病院だより おかあさんに成れるのは・いつ/海野隆至

 読者の皆様、日頃「でっきぶらし」ご愛読いただきありがとうございます。読者の皆さんのニーズにお答えすべく151号にてアンケート調査を行い御協力ありがとうございました。今回のアンケートでよせられた貴重なご意見を参考に、現在内容を再検討しております。飼育員による動物動物こぼれ話、裏話等はお陰様で要望が多く、これからも順次掲載したいと思います。それから、最新のニュースは読者の方々が読む頃にはかなり時間が経過してしまうため、先取りの話題を望んでいる方が多くいました。そこで、今後誕生が予想される動物、新たに来園、出園を計画している動物、園内事業、あまり皆さんが知る事が出来ない出来事を掲載していきたいと思います。また、飼育動物の殆どに愛称が付けられていますが、今後名付けの由来やそれらを含む個体ごとのエピソードも検討しております。

昨年に比べ、今年は多くの動物達の誕生が期待できそうです。
3月26日のジェフロイクモザルの誕生を皮切りにマレーバク(マレーバクは全国でも30数頭しか飼育されておらず、毎年繁殖も数頭のみ、ちなみに昨年は全国で2頭出産がありましたが、途中で死亡してしまいました。)今年当園での繁殖は大きな意味があります。コンドル、ニホンザル、ヤギ、アムールトラ(人工哺育中)カルフォルニアアシカ、タンチョウ、レッサーパンダ、そして7月9日にはオマハ市から親善大使として来園したピューマに待望の第二世が誕生しました。しかし、野生下で保護され人間に対する信頼感が今少し芽生えないうちの初めての出産、エリザベスにとってはまだ子育てをする環境が整っていないなどと、いろいろな要因が重複し、4頭の子供は日の目を見ることなく亡くなってしまいました。飼育担当者をはじめ職員全員が野生動物の飼育の難しさを痛感しました。何故なら、今回のように初めての出産、また、アムールトラのように何回か出産経験がある個体なのに子育(出産後子供に授乳ができるか否か)てが上手くできない母親が出産した場合、子供達を取り上げ人工哺育に切り替えれば子供達は助かる確立が高いのですが・・・?この見極めが苦難、と言うのも人工保育した野生動物はペットや家畜と違い、親元で自然に育った個体と違い群での挨拶の仕方や生活を知りません。将来それら野生個体と一緒に飼育すると、大けがをしたり、最悪の場合一瞬のうちに死に至ることが有ります。何故なら、姿形は自分達と同じように目に映るが仲間として認識されていないのです。人間社会で言えば感情を持たない人造人間のような者かも知れません。例え、人工哺育の個体が大人になり出産を迎えても自分が親から学ぶべき子育て、社会生活のルールなどを知りません。このように人工哺育にすることは、本来の野生動物の本能を途中で断ってしまうことになるのです。果たしてこれはその子にとって良いことなのでしょうか・・・?。
このため子育てを経験していない母親に、本来潜在している母親としての本能が何とか芽生えてもらいたく、子供達が母親の乳房にたどり着くのを一心に願い「断腸の思い」で見守るしか有りません。今回のピューマもその一例でした。また、このためにも安心して子育てができる環境を作ることが我々飼育員の役目なのです。

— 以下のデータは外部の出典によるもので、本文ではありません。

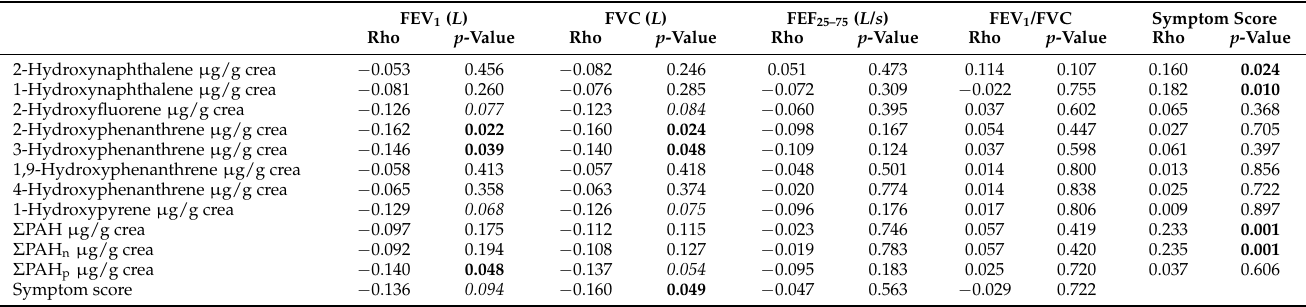
Table 4. Repeated measure correlations of urinary PAHs, spirometry parameters and symptom score.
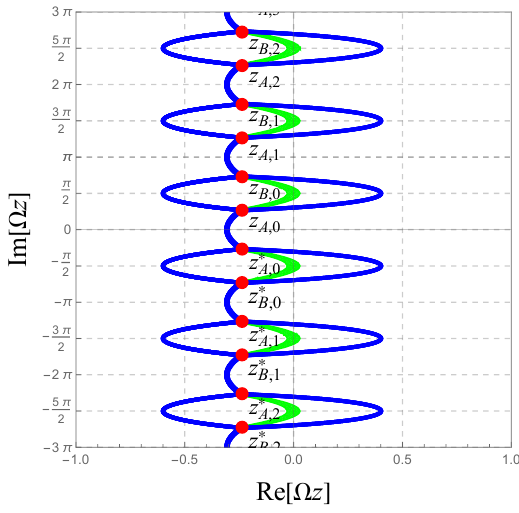
Figure 7 . (color online) A Stokes graph for the Sauter electric field (3.48). The red points, the blue lines, and the green lines are the turning points (D.8), Stokes lines, and branch cuts, respectively. Parameters are taken as m ⊥ / Ω = 1 , eE 0 / Ω 2 = 1 , p / Ω = 0 . 5 k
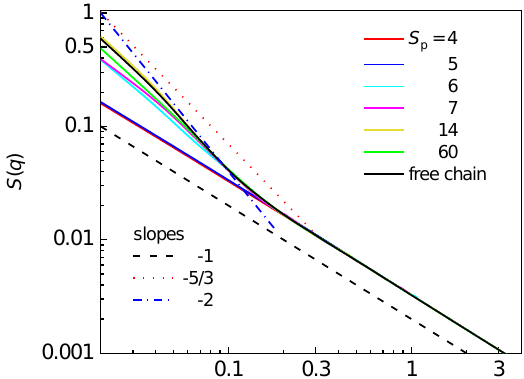
Figure 6. Structure factor for a semiflexible chain confined in an array of nanoposts of fixed post diameter d p = 3.9 and various post separations S p . The solid lines represent the characteristic slopes that might be expected for a semiflexible chain confined in a symmetric channel.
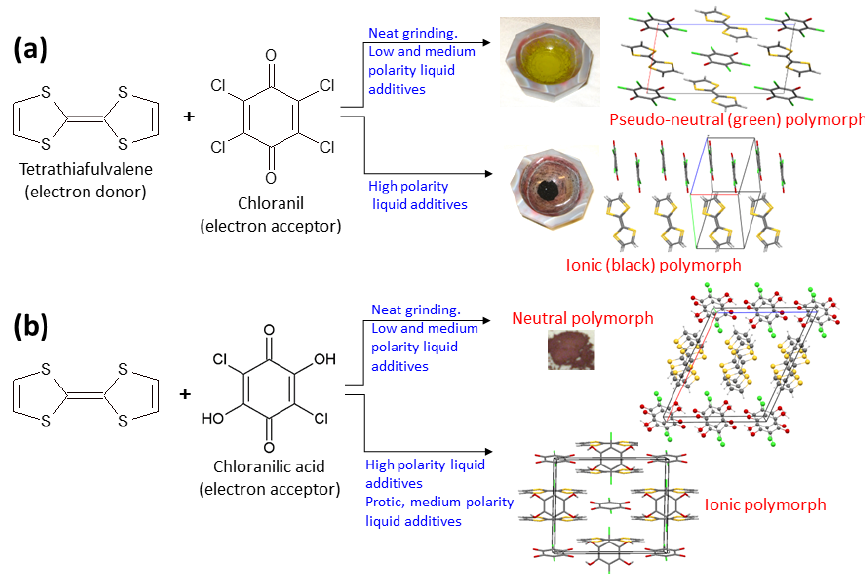
Figure 3. Liquid additive effects in the mechanochemical syntheses of charge transfer complexes of tetrathiafulvalene, showing different charge transferred (ionicities). For ( a ) the mechanochemical reaction of tetrathiafulvalene and chloranil [102], and ( b ) tetrathiafulvalene and chloranilic acid [83], the use of highly polar liquid additives, such as water and DMSO, above threshold quantities (often forming pastes ground in mortars) led to the respective ionic polymorphs, while neat grinding and pastes of low polarity liquids yielded neutral or pseudo-neutral forms, as indicated in the figure. The colors of the powders obtained as products, and a representation of their crystal packings followed by the names of each polymorphic form (in red) are also shown (C: gray, S: yellow, O: red, H: light gray). The dielectric constant of the liquids used as additives, and additionally their protic character in the reaction shown in ( b ), are deemed to have roles in the chemical mechanisms leading to particular polymorphs and ionicities. Note also that the neutral form of TTF-CAH 2 has been only obtained using mechanochemistry [83].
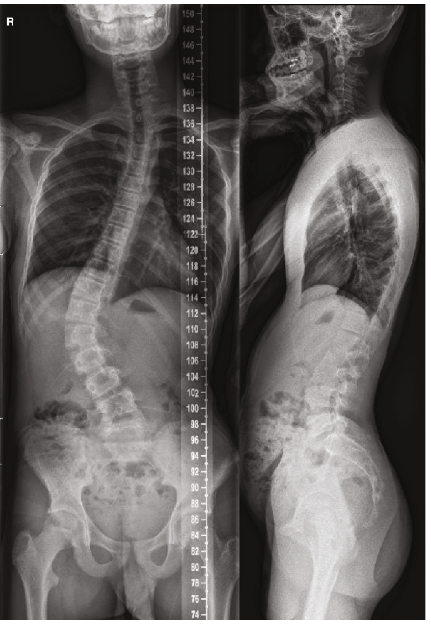
Figure 3: Whole spine plain radiograph. AP and lateral view when surgery was decided for the patient, at December 28 th , 2015.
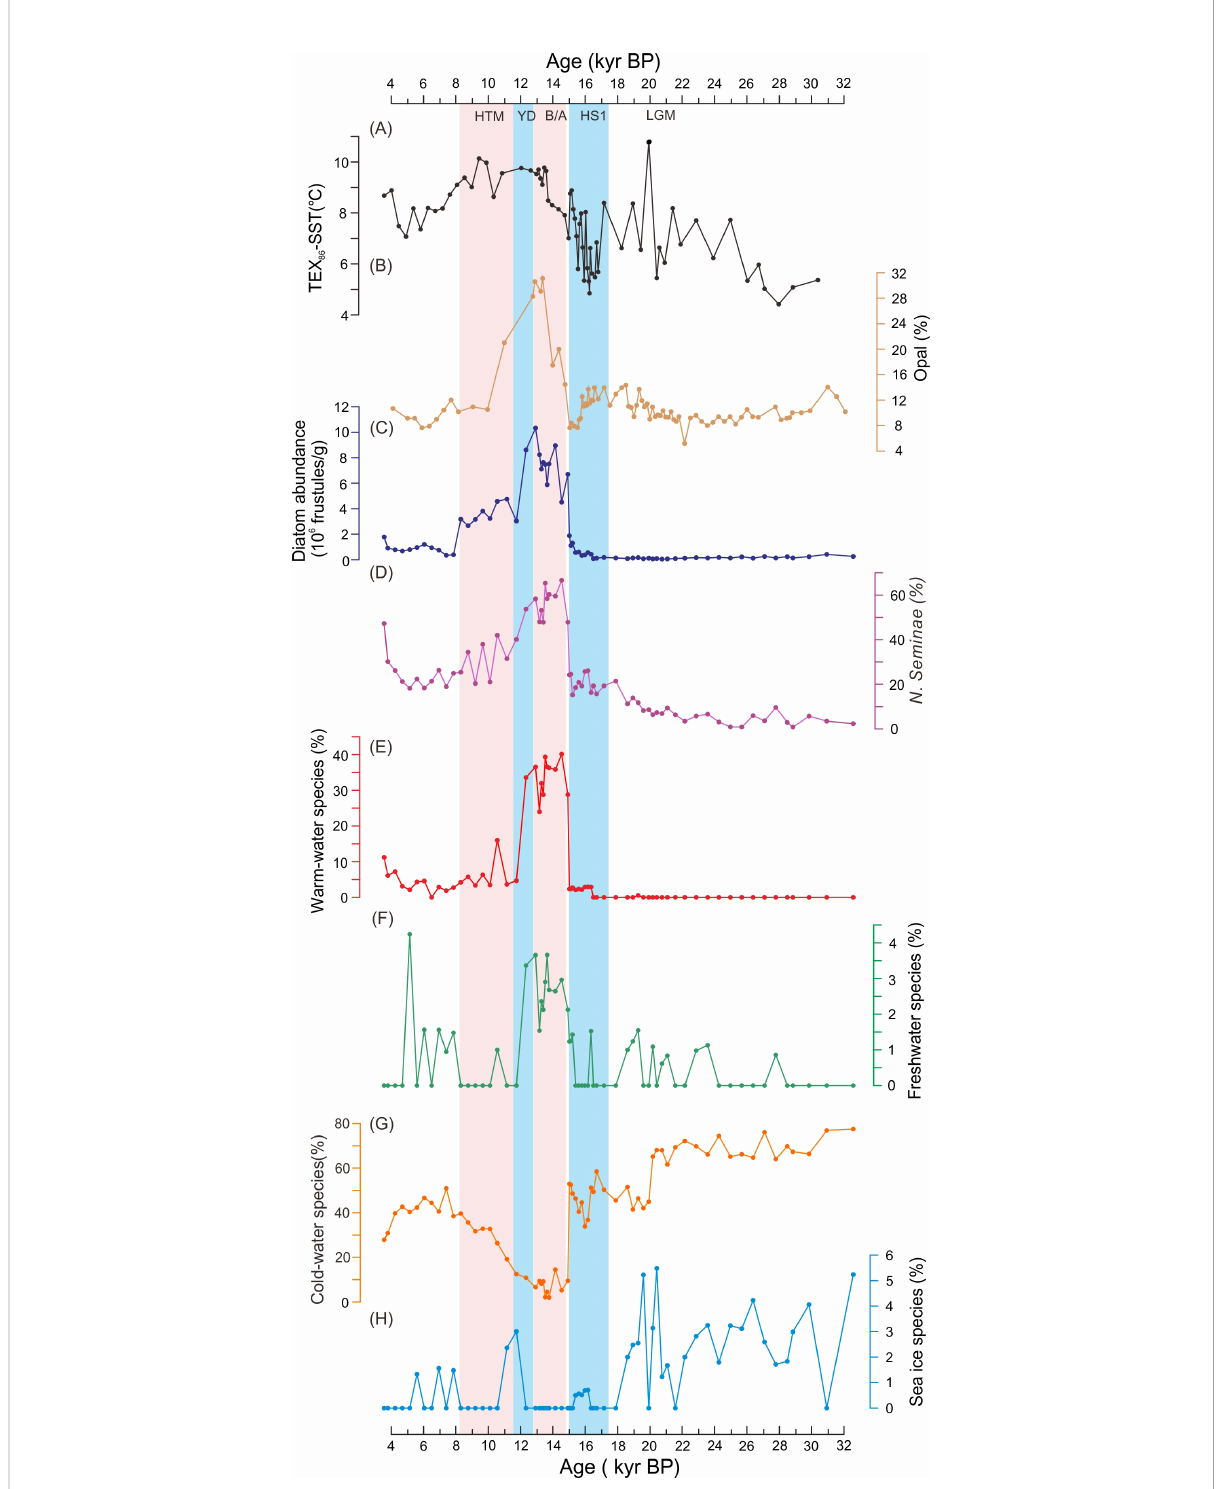
FIGURE 3 Records re fl ecting changes in sea surface temperature (SST) and biological production in core LV63-4-2 over the past 32 kyr: (A) TEX L 86 -SST, (B) opal concentration, (C) diatom abundances, (D) Neodenticula seminae , (E) warm-water species, (F) freshwater species, (G) cold-water species, and (H) sea-ice species. The pink and dark shading denote the warm intervals of the Bølling-Allerød [B/A] and the Holocene Thermal Maximum [HTM], respectively, and the blue shading denotes the cold intervals of Heinrich Stadial 1 [HS1] and the Younger Dryas stadial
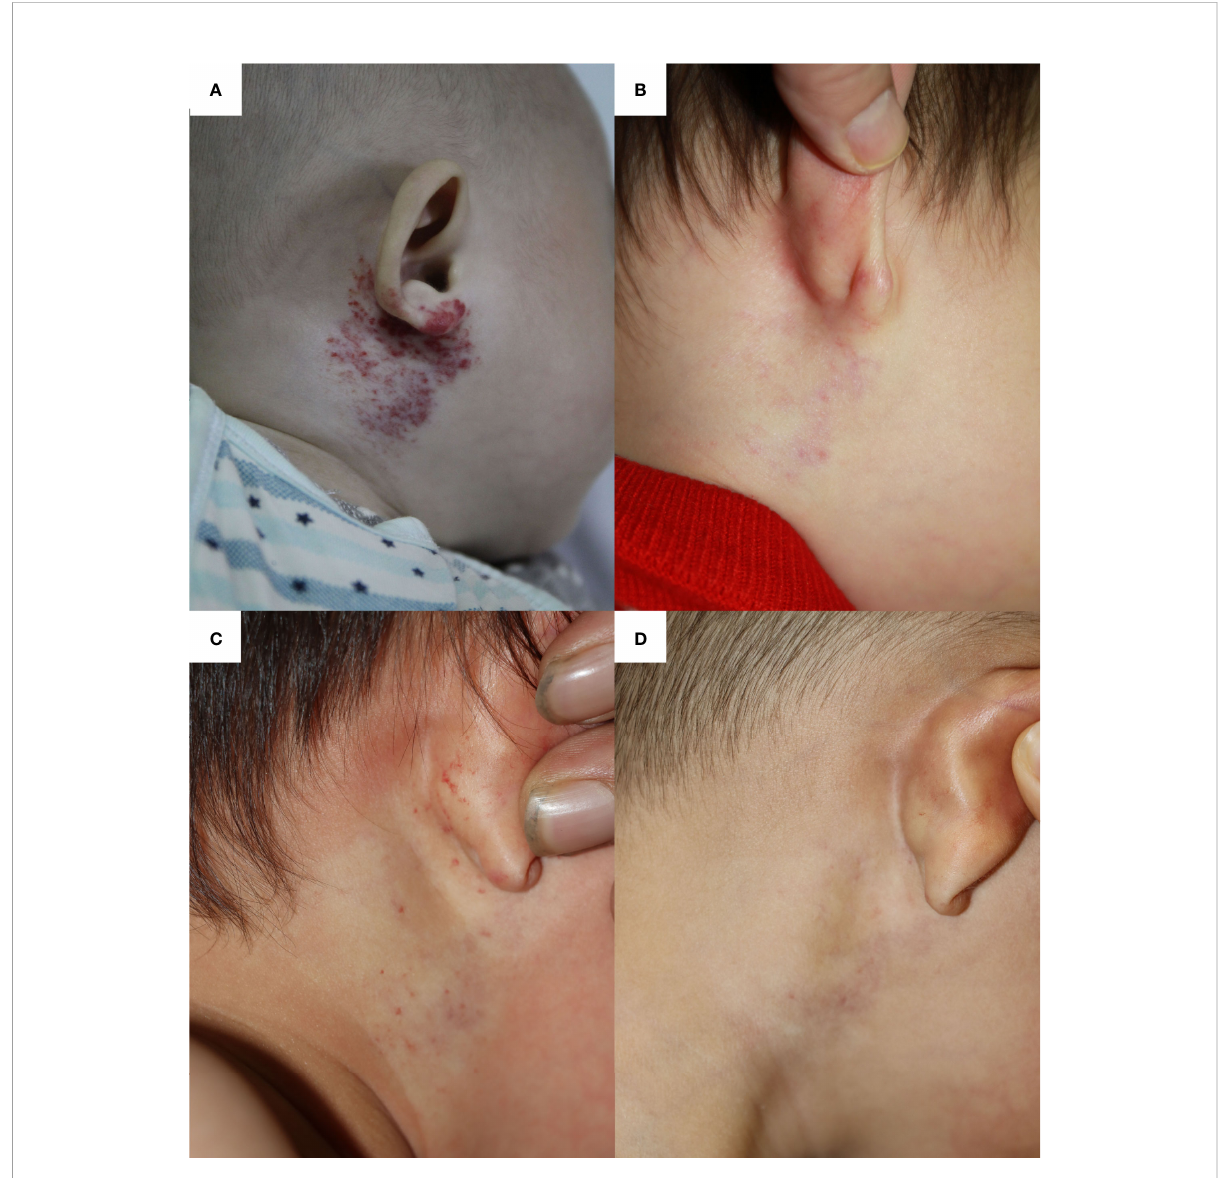
FIGURE 3 The infantile hemangioma in patient 3 at different periods. (A) Proliferating infantile hemangioma before oral propranolol therapy and laser therapy. (B) Involuted infantile hemangioma when the patient had completed the 10-month oral propranolol therapy and nine times of laser therapy at the age of 14 months. (C) Deterioration of infantile hemangioma after receiving 6 days of oral clenbuterol and nebulized salbutamol. (D) Involuted hemangioma after 1 month of oral propranolol therapy and one laser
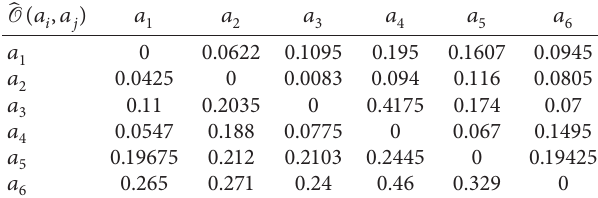
Table 2: The overall preference indices among drugs.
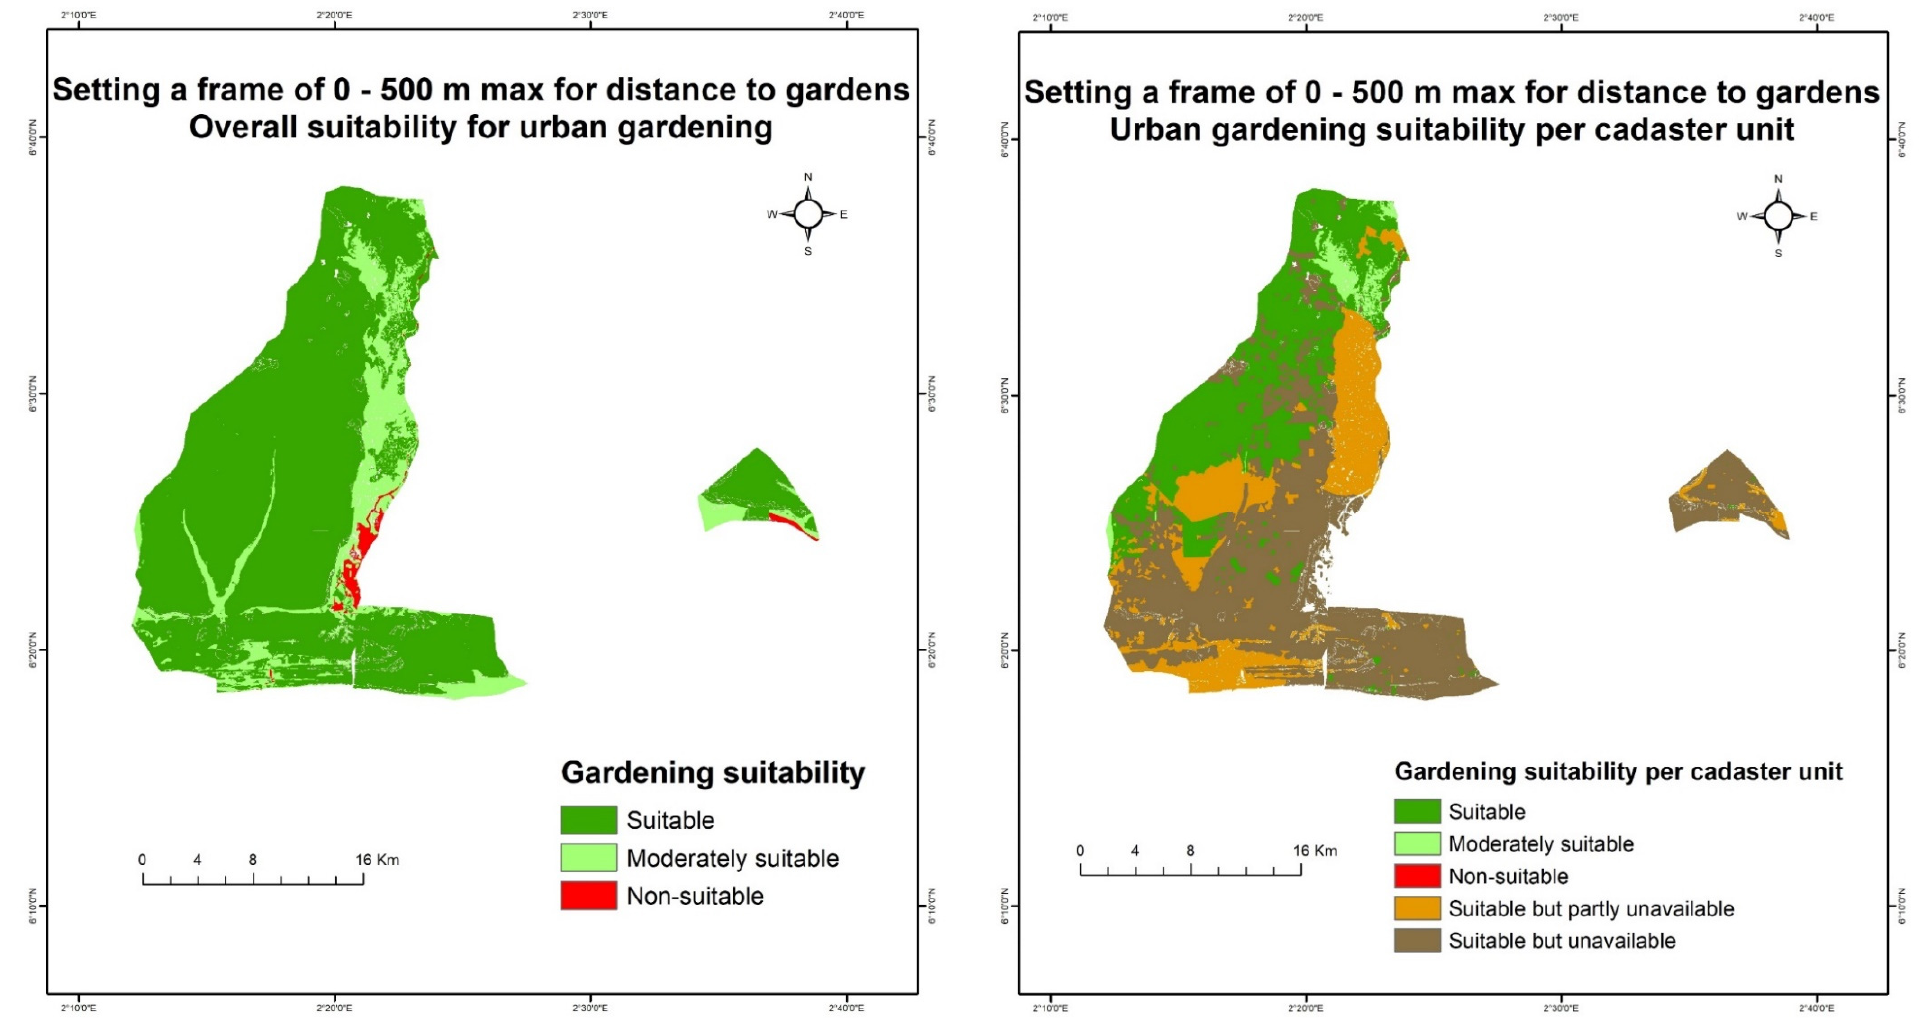
Figure 6. Classified maps of suitable areas for urban gardening: second safety improvement scenario. 2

アムールトラの「ナナ」は今回で4回目の出産でしたが、初産の時は自分の体から子供が生まれたことは認識しているようでしたが、さて、どうしたらよいのか?。産室をウロウロするばかり。あまり「ギャーギャー」鳴くのでお腹をくわえて遠くに移してしまう。見るに見かねて取り上げ人工保育に切り替えたが、くわえ方が悪かったため、肺などからの出血がひどくやがて死亡。しかし今回は、くわえ方も頸部をそっとくわえるなどかなり上達しもう一歩のところまできました。次回はきっと素敵な母親になれるでしょう。